For a while, John was able to maintain the $330-a-week alimony payments thanks to his severance, but in November 2015 that source of funds was exhausted and he applied to the court for a reduction in alimony payments based on the changed circumstances of his reduced earnings of $82,000 a year.
Jones said John should be allowed to avail himself of the amended alimony statute, even though he and Lisa divorced before the amendments were enacted.
Amanda Trigg, a litigator who focuses her practice on family law and who was not involved in the case, said Jones' ruling makes common sense.
"It's a good example of how the amendments are supposed to work for people who divorced before 2014," said Trigg, of Hackensack's Lesnevich, Marzano-Lesnevich & Trigg. John Mills, she said, made a good-faith effort to keep up with his alimony obligations by using his severance package, but was unable to do so after that package was used up.
"This does prove a point: You can't assume alimony is going to be there the entire time," Trigg said. "You take risks when you marry. You take risks when you divorce."
Before the amendments, there were a variety of differing opinions as to whether alimony agreements or orders could be altered based on changed circumstances, Jones said. The 2014 amendments clearly allow a judge to now consider a wide variety of factors to determine whether changes in alimony are warranted, he said.
Jones said in this case there were two major factors to consider: First, was John's decision to take a lower-paying job objectively reasonable under the circumstances? Second, would an alimony adjustment be fair and reasonable to both parties? Jones said the answer to both questions was yes.
He ordered John's alimony obligation reduced to $250 a week, and also reduced his child-support payments to $194 a week.
"For many people, the harsh, present-day reality is that once they lose a position, they may never return to a similar income, no matter how diligently they try," Jones said.

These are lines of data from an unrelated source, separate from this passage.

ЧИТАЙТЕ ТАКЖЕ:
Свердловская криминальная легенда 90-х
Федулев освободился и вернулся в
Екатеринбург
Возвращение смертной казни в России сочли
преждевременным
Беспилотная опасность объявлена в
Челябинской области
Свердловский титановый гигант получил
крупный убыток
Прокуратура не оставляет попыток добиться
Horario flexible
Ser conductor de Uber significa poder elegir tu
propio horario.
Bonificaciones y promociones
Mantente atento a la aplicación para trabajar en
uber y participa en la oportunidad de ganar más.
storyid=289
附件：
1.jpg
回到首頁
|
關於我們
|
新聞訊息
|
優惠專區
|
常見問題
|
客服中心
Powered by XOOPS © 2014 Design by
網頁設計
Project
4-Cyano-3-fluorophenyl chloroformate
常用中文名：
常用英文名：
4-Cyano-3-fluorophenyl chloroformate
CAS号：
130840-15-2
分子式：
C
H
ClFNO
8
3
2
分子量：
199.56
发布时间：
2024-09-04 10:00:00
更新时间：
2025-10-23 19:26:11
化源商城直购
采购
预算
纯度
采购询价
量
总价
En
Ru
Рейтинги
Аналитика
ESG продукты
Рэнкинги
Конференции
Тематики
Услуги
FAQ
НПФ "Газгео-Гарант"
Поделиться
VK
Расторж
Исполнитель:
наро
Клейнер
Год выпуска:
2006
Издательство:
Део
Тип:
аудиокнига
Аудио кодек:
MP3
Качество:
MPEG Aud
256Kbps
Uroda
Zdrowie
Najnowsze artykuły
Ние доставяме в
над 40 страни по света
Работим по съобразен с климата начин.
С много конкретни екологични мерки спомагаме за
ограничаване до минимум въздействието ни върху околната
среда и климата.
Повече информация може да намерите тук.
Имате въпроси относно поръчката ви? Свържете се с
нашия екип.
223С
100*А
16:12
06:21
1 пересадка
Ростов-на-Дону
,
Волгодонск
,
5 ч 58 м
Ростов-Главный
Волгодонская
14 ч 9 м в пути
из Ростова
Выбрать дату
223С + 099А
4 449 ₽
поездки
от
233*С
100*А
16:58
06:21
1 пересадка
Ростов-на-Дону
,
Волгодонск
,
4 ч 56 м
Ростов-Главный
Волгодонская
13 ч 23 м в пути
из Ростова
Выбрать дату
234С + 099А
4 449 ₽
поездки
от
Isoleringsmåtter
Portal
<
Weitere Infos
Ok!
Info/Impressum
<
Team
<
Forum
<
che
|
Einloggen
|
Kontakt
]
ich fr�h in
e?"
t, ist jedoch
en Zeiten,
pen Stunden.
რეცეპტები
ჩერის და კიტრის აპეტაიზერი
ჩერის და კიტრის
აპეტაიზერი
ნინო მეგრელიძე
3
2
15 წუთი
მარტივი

"At the very least, a person who has lost a longtime job in the current financial climate may need a reasonable transition period to seek new employment," he said. "Further, such re-employment may out of necessity be at a significantly lesser salary than he or she previously earned at a prior job."
Jones said that had the Legislature meant for the amendments to be applied only prospectively, it could have said so explicitly.